▶ [Your goal] Report only how many lines of the records contain the word "计算公式是".

** Data for review follows **

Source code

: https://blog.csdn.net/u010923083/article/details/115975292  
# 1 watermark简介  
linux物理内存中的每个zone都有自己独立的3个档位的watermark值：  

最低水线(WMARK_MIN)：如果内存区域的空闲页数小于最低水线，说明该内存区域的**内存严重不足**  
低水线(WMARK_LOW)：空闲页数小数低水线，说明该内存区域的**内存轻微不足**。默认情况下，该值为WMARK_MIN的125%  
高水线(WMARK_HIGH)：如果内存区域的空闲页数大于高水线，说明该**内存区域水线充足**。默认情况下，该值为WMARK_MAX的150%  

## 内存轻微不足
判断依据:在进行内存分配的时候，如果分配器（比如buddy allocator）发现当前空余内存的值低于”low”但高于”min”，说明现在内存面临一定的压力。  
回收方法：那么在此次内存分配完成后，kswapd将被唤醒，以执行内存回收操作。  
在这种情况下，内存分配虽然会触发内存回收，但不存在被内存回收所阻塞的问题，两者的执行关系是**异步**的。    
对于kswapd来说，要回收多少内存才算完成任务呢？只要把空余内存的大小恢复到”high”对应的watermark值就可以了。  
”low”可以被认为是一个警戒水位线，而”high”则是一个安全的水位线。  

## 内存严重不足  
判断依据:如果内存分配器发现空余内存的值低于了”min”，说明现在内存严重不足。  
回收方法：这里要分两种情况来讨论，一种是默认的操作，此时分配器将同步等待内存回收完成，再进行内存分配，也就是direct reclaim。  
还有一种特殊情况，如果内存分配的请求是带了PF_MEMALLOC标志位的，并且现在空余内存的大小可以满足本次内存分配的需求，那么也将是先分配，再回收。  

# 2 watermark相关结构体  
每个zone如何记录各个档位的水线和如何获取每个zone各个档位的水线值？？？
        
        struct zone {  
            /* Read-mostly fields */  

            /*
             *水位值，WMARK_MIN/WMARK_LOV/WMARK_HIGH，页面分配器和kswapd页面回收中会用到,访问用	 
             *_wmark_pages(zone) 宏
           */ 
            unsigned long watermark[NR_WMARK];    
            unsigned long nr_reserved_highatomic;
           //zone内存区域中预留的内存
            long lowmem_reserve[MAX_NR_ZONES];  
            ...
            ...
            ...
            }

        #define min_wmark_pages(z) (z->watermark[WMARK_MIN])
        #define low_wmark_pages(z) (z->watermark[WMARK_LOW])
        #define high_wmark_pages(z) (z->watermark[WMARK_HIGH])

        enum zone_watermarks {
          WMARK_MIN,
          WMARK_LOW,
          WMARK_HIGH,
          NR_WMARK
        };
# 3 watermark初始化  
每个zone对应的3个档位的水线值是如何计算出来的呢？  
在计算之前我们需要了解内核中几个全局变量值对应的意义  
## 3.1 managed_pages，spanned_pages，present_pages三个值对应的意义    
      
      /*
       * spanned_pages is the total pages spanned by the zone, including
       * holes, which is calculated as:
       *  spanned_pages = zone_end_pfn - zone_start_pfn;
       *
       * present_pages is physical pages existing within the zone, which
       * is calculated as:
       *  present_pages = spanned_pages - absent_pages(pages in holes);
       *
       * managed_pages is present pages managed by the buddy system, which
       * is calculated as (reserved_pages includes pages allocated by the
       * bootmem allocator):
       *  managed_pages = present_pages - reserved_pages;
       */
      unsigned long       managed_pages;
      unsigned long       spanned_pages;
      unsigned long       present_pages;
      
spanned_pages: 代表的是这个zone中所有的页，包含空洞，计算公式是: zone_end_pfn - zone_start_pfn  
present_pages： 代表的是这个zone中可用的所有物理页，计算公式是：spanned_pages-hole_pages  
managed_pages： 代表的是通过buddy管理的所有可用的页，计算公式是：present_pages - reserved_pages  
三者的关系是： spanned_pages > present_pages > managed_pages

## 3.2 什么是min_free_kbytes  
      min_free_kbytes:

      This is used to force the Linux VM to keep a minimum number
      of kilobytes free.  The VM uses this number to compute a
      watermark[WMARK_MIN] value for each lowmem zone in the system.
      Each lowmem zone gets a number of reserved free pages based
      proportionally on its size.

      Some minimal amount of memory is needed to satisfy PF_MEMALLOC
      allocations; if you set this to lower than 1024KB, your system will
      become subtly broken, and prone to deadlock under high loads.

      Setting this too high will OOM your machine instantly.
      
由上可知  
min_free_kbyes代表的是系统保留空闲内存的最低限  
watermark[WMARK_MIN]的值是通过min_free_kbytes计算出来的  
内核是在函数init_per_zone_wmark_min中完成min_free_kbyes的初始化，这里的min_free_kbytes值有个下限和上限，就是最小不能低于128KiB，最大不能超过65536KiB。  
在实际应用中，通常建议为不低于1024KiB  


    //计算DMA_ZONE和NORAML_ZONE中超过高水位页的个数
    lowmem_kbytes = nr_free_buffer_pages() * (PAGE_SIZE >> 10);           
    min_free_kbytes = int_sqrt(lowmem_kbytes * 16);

** End of Data for review **

▶ [Task answer] 3